PAGE TEXT.
★ ★ ★ ★ ★
Under the rules of the Academy of Motion Picture Arts and Sciences, more than half the dialogue in a foreign film entry must be in the originating country's own language to qualify for the Academy Award for Best Foreign Language Film. However, The Band's Visit, whose Egyptian and Israeli characters communicate mainly in broken English, didn't meet the requirement and was disqualified by the Oscar committee. Even so, Sony Pictures, the film's distributor, entered it in the general Oscar categories of best picture, director, screenplay, actor and actress – none of which came through for the film.

"Nobody in Israel thought about the language problem," said Kolirin, who spent four years making the film. When he heard about the adverse American decision, "I was pissed off for a few days, but I've gotten over it," he said during a visit to Los Angeles.

==Stage adaptation==

The film has been adapted into a stage musical of the same name. The musical's book is written by Itamar Moses with music and lyrics by David Yazbek. It opened at the Off-Broadway Linda Gross Theater, produced by the Atlantic Theatre Company, on 11 November 2016, closing on 8 January 2017. Directed by David Cromer, with choreography by Patrick McCollum, the cast stars Tony Shalhoub, John Cariani and Katrina Lenk. Later during the Broadway run as well of the United States National Tour, Sasson Gabai would reprise his role as Tewfiq in the stage production.

The musical won the 2017 Drama Critics' Circle Awards for Best Musical, the 2017 Lucille Lortel Award for Outstanding New Musical, and the Outer Critics Circle Award for Outstanding New Off-Broadway Musical. The production transferred to Broadway at the Ethel Barrymore Theatre, with previews beginning on 7 October 2017 and full opening on 9 November. The musical was the biggest winner at the 72nd Annual Tony Awards, which were presented 10 June at Radio City Music Hall, winning ten awards, including Best Musical. It also won the Grammy Award for Best Musical Theater Album at the 2019 Grammy Awards. Gabai reprised his role as Tawfiq for the Broadway production that began on 26 June 2018.
★ ★ ★ ★ ★
BRIEF 1.
In the page text on The Band's Visit, at which theater did the musical play on Broadway?
BRIEF 2.
Recast the paragraph of the page text on The Band's Visit beginning "The musical won the 2017 Drama Critics' Circle Awards" as a short bulleted list that keeps its main facts.
The items after this text come from a separate source.

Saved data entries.
★ ★ ★ ★ ★
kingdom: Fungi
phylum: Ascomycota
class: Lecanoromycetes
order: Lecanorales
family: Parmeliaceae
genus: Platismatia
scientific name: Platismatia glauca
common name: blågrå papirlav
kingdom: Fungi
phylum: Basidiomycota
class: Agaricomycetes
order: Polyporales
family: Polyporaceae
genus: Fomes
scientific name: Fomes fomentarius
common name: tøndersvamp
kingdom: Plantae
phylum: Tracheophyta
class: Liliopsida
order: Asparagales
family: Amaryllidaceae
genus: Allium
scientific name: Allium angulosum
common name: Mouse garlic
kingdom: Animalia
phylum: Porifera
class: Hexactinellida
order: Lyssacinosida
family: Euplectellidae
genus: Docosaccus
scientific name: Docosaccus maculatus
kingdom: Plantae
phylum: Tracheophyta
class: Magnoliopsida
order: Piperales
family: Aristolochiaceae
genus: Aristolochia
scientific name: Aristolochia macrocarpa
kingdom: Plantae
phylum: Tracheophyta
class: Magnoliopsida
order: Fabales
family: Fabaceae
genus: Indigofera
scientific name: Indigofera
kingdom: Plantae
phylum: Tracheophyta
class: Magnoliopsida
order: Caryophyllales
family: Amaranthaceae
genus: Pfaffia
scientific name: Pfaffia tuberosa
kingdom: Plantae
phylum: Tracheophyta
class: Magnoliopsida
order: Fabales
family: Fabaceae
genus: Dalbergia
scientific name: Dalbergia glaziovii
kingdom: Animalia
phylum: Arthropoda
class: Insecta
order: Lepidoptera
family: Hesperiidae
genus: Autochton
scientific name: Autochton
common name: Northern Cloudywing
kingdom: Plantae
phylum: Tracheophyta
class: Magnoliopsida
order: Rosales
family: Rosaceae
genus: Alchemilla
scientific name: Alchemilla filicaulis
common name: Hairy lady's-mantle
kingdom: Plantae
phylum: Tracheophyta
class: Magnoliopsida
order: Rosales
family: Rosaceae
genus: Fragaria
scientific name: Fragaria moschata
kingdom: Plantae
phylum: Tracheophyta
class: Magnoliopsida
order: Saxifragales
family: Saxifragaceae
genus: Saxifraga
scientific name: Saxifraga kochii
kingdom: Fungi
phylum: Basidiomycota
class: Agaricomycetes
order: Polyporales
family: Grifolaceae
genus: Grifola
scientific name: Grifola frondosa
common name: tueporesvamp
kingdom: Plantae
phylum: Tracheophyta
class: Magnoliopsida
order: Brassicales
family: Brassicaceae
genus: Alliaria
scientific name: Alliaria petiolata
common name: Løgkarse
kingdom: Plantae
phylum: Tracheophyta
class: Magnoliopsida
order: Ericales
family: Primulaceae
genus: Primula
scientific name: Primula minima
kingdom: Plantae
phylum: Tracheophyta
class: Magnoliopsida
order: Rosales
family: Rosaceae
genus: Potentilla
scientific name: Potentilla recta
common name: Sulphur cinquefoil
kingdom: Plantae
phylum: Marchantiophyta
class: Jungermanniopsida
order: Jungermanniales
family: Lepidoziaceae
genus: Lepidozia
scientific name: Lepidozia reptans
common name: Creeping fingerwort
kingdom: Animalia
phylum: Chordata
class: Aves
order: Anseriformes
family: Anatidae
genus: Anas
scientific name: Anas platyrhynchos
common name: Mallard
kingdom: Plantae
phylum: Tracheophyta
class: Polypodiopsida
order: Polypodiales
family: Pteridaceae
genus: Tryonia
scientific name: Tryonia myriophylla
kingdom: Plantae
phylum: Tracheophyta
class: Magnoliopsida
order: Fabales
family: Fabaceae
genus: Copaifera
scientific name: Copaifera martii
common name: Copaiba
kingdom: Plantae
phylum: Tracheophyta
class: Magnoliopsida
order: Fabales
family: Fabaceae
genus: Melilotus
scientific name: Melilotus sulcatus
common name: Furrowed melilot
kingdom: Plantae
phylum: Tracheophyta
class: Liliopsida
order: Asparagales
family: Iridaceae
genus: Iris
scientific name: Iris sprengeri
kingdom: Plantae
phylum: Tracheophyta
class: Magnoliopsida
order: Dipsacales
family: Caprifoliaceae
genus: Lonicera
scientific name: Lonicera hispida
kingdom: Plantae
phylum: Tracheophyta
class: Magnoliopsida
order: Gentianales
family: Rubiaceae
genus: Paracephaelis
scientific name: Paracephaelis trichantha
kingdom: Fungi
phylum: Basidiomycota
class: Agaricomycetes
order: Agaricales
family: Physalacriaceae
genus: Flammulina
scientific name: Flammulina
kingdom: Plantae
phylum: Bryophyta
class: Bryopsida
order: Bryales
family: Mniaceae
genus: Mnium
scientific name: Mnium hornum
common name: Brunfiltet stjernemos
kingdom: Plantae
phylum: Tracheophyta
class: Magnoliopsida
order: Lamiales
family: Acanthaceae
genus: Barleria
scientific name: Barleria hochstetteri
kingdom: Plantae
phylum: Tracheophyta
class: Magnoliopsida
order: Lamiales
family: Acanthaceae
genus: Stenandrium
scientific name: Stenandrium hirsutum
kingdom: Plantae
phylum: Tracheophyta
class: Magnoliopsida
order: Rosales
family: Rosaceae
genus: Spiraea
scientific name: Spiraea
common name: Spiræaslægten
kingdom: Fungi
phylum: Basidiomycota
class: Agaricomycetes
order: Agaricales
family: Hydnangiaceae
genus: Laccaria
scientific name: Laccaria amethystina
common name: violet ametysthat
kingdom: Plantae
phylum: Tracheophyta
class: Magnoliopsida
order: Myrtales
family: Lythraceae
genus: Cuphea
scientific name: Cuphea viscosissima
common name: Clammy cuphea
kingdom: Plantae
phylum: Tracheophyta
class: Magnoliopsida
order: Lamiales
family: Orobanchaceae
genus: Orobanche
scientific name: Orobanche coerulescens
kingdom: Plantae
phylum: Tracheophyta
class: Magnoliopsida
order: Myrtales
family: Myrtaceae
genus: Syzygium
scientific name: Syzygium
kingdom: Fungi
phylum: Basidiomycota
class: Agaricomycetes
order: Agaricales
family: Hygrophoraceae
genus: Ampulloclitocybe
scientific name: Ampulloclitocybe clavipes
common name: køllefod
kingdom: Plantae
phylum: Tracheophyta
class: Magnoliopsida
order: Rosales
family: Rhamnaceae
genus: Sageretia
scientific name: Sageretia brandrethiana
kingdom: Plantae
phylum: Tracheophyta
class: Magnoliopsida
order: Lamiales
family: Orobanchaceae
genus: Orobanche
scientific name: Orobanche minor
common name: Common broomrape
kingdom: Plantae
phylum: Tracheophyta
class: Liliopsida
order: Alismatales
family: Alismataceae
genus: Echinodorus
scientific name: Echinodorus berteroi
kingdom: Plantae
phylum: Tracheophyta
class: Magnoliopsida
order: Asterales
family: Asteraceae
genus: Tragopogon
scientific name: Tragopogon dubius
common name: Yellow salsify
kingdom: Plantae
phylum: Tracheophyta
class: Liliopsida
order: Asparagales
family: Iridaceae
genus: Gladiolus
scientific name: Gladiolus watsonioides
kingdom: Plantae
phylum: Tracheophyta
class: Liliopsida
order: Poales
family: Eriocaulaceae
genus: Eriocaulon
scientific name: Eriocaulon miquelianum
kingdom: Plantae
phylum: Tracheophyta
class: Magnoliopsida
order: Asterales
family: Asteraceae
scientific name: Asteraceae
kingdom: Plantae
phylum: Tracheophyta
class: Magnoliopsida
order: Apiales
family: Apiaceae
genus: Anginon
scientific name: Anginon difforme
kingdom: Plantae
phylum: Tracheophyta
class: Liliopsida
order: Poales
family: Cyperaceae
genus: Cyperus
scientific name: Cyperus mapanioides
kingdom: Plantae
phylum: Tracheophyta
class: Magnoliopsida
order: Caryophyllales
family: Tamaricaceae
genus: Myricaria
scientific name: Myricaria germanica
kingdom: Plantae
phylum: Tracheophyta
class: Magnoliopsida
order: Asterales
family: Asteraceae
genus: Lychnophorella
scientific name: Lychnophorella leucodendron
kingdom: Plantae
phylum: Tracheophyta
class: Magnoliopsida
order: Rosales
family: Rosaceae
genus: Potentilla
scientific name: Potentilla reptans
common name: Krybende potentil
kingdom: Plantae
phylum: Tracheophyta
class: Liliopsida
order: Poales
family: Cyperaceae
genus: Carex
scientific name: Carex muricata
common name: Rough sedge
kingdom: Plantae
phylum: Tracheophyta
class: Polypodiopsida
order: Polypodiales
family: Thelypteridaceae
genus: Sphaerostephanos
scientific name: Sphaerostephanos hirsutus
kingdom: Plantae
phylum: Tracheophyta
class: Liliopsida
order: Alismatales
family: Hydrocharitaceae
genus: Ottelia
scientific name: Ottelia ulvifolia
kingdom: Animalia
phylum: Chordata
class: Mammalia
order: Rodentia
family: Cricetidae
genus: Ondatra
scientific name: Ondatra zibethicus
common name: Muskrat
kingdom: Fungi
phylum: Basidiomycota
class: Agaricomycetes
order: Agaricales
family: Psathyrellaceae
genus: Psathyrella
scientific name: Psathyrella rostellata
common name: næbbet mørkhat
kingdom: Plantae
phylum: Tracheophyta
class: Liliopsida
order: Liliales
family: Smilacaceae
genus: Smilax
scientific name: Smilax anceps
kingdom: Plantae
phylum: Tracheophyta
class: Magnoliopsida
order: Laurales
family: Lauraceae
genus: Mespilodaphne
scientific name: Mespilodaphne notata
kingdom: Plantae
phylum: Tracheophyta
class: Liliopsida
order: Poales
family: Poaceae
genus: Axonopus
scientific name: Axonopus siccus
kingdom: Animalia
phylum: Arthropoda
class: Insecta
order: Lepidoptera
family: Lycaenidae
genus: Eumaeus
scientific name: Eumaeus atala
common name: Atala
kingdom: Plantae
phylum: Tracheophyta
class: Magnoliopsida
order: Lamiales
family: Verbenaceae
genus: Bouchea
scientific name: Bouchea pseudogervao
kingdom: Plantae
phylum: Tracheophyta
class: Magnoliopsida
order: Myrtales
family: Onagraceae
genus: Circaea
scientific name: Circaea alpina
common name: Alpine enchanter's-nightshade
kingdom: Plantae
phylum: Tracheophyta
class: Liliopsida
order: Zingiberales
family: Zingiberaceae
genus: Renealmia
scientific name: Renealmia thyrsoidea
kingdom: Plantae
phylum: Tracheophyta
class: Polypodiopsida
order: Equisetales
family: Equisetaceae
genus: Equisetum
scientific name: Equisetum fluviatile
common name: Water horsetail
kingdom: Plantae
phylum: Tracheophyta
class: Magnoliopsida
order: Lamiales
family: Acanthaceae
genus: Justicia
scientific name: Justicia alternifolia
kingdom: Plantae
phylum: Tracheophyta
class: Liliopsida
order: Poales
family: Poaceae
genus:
★ ★ ★ ★ ★
EXERCISE RESULT 1.
The Ethel Barrymore Theatre.

EXERCISE RESULT 2.
- Won the 2017 Drama Critics' Circle Award for Best Musical, the 2017 Lucille Lortel Award for Outstanding New Musical, and the Outer Critics Circle Award for Outstanding New Off-Broadway Musical.
- Moved to Broadway's Ethel Barrymore Theatre, with previews from 7 October 2017 and a full opening on 9 November.
- Was the biggest winner at the 72nd Annual Tony Awards (10 June, Radio City Music Hall), taking ten awards, including Best Musical.
- Won the Grammy Award for Best Musical Theater Album at the 2019 Grammy Awards.
- Gabai reprised his role in the Broadway production beginning 26 June 2018.